Written by Charna Cassell for publish on the Elephant Journal
Anxiety bubbles above this sinkhole of grief in my chest even though I thought I’d cried it out in the car.
As I walk through the cold, cluttered warehouse of Urban Ore looking for used doors, I imagine you walking beside me, wiggling in discomfort. You, the tidy, ideal houseguest, liked warmth and things in their place.
Missing you, I groan. Not just a sigh—more like my dog howling in her sleep. It’s loud enough for multiple masked men to look up from broken light fixtures and secondhand furniture to stare at me. “Life, life right now,” I mutter.

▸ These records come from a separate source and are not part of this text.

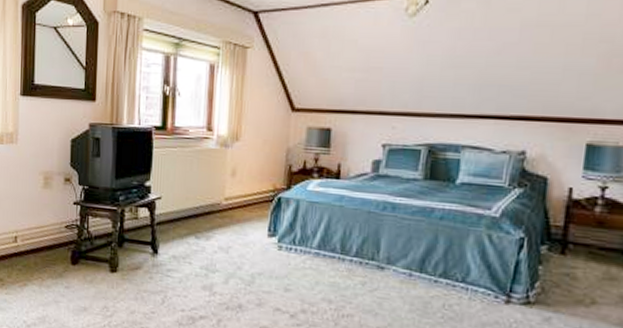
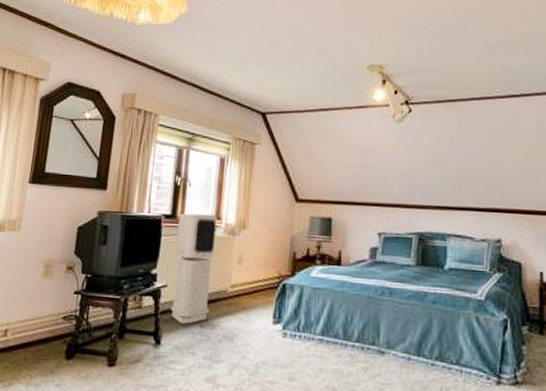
air purifier: none [166,124,209,235] -> present [171,213,217,324]

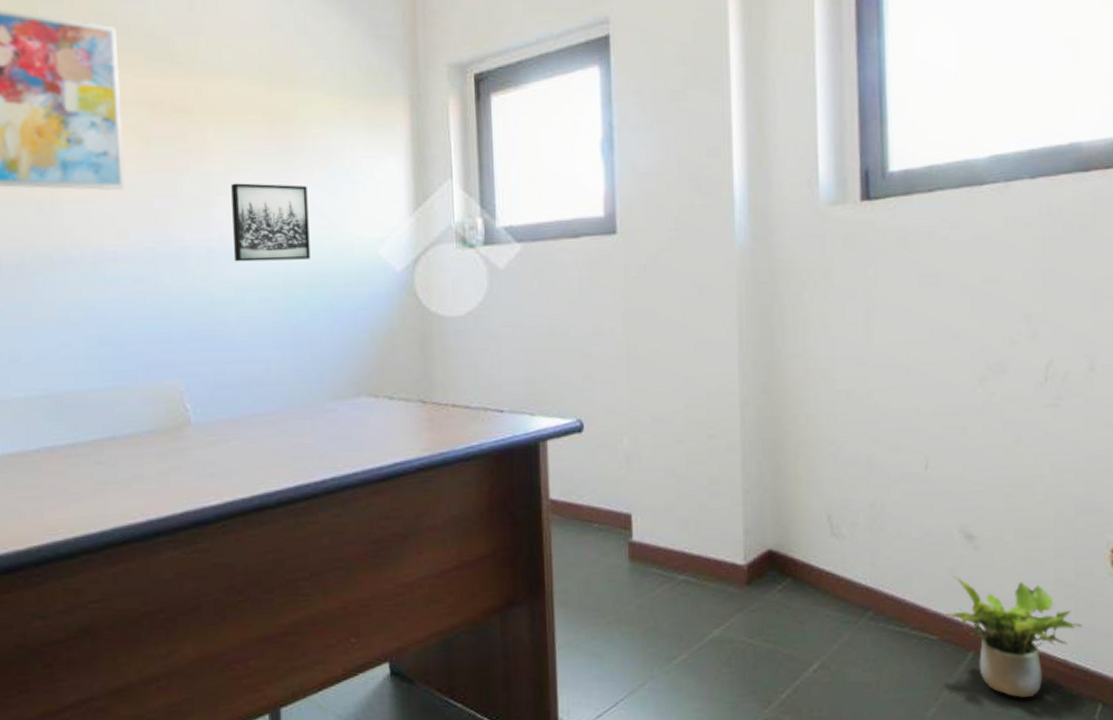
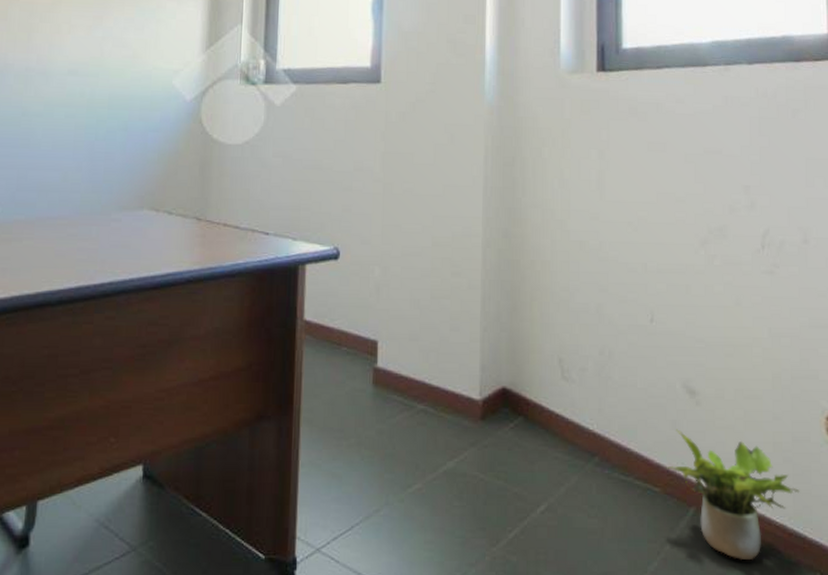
wall art: present [231,183,311,262] -> none [48,13,117,84]

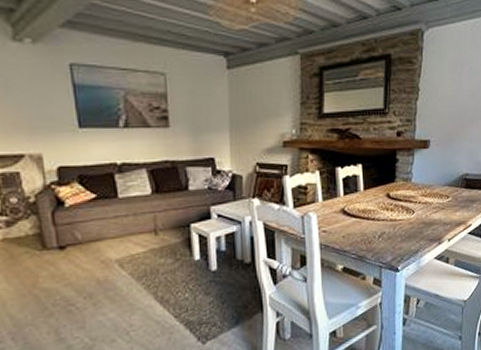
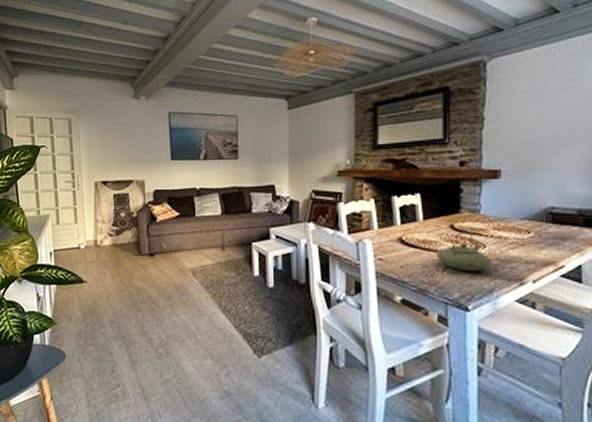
teapot: none [373,198,419,236] -> present [435,230,492,271]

Announcing that you have just died seems like it would cross a line, even during this era of oppositions—more barriers but the removal of conventional boundaries due to Zoom and FaceTime. I’ve met all my clients’ pets and seen their bedrooms.
I’m spilling out at the edges when people ask me how I am. I pray that clients skip asking, “How are you?” because the question unravels me. When I say, “I just found out one of my best friends died,” people assume it was COVID-related and share their losses, offer air hugs, and say they wish they could give me a real one. Given how much you valued touch, it seems ironic that we must grieve without that comfort.
Until I found out you died, I was okay with quarantine, cultivating patience. There was the sense that I would see friends and family soon enough. I could be considerate of the collective, I thought, not travel, spend most of my days and nights alone.